──────── Given data ────────

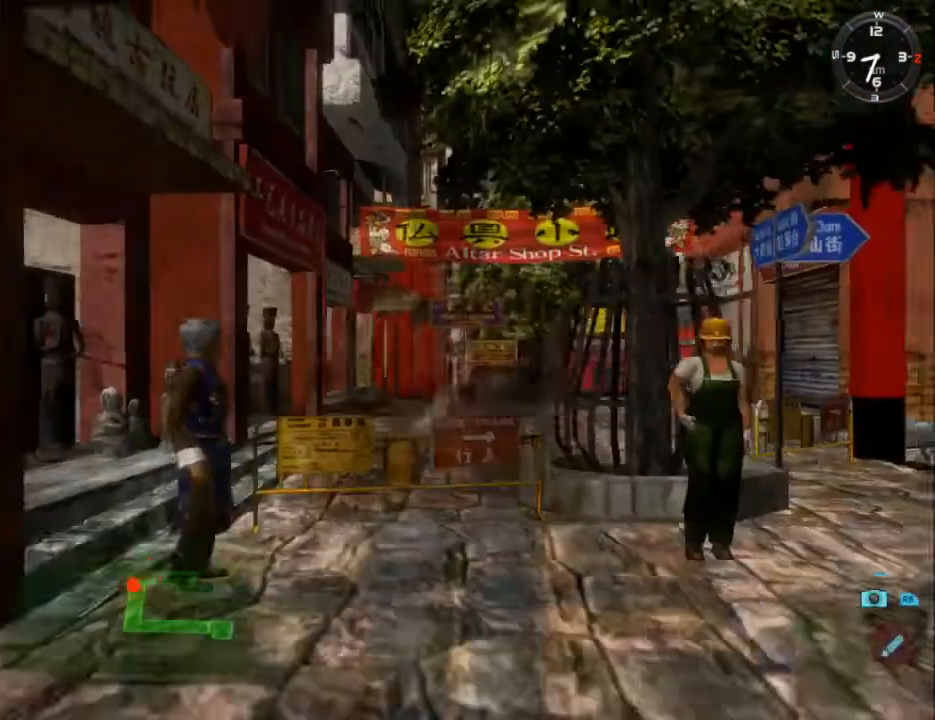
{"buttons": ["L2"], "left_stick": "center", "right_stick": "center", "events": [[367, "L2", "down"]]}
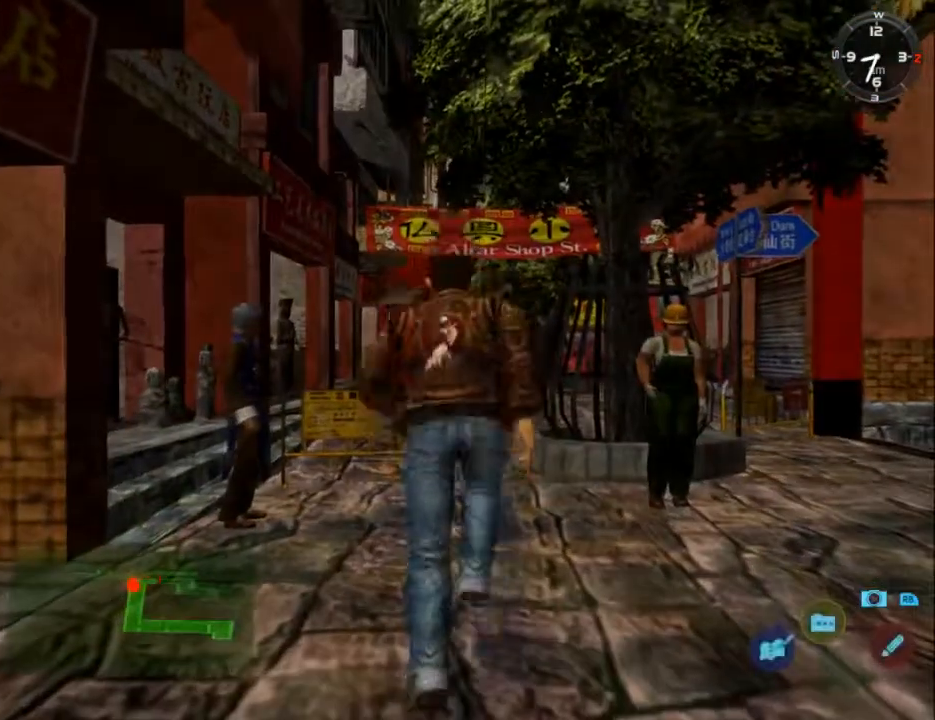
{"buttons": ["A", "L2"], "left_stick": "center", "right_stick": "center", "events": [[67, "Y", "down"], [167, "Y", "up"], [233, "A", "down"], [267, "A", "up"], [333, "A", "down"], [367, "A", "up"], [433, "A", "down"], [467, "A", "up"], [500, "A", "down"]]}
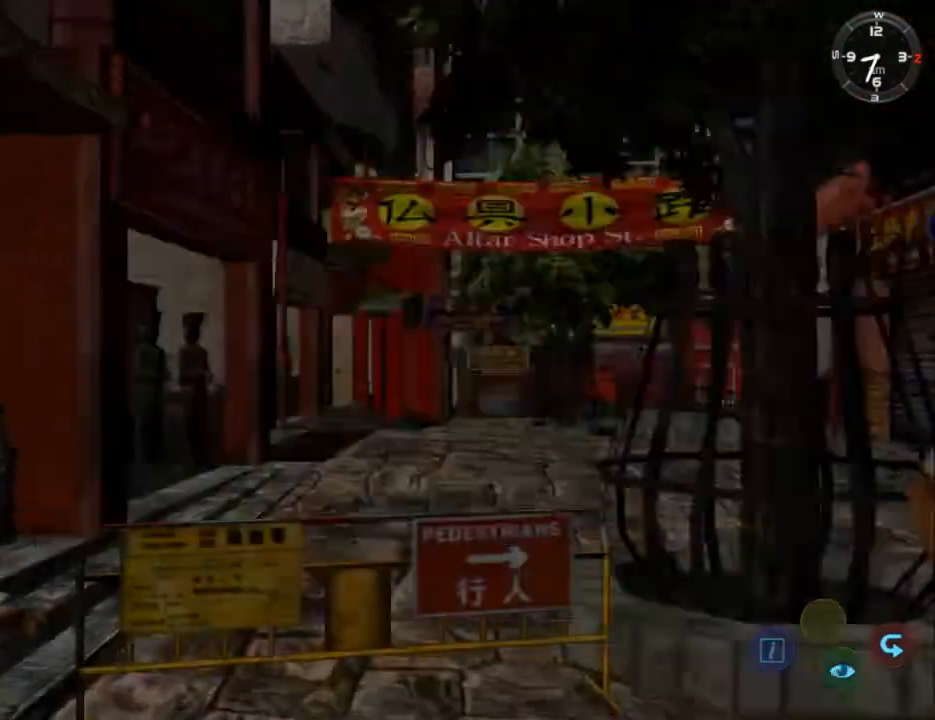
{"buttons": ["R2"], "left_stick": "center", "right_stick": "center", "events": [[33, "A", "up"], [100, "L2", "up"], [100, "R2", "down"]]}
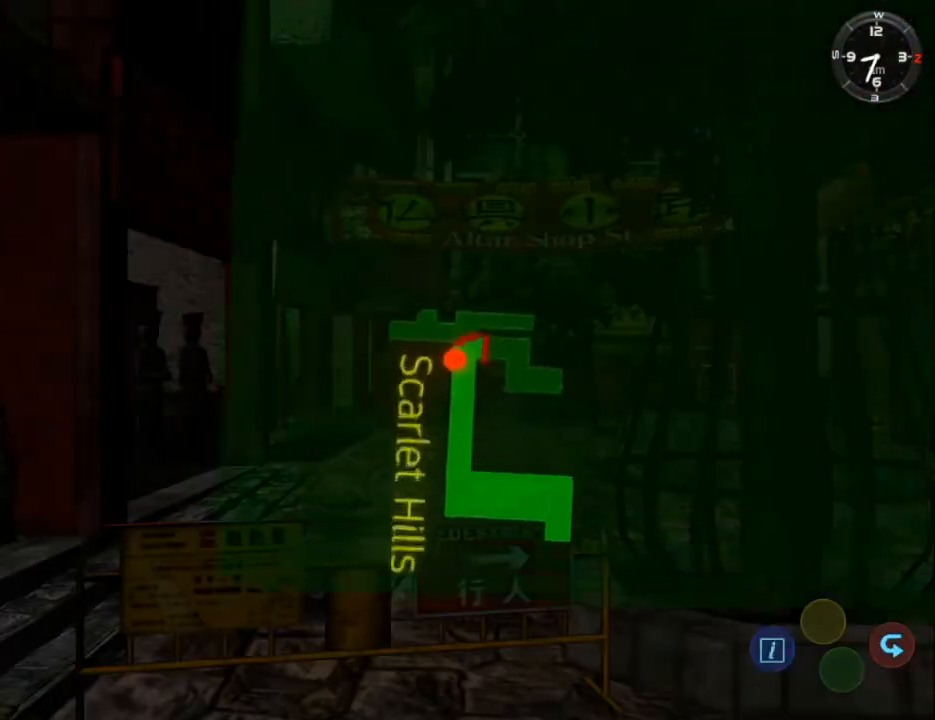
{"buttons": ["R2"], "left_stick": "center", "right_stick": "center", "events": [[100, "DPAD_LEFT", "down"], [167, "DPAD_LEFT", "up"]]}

────────

# Your objective
Every line above should be copied exactly; do not carry over the pictures.

# Answer to this task
{"buttons": ["L2"], "left_stick": "center", "right_stick": "center", "events": [[367, "L2", "down"]]}
{"buttons": ["A", "L2"], "left_stick": "center", "right_stick": "center", "events": [[67, "Y", "down"], [167, "Y", "up"], [233, "A", "down"], [267, "A", "up"], [333, "A", "down"], [367, "A", "up"], [433, "A", "down"], [467, "A", "up"], [500, "A", "down"]]}
{"buttons": ["R2"], "left_stick": "center", "right_stick": "center", "events": [[33, "A", "up"], [100, "L2", "up"], [100, "R2", "down"]]}
{"buttons": ["R2"], "left_stick": "center", "right_stick": "center", "events": [[100, "DPAD_LEFT", "down"], [167, "DPAD_LEFT", "up"]]}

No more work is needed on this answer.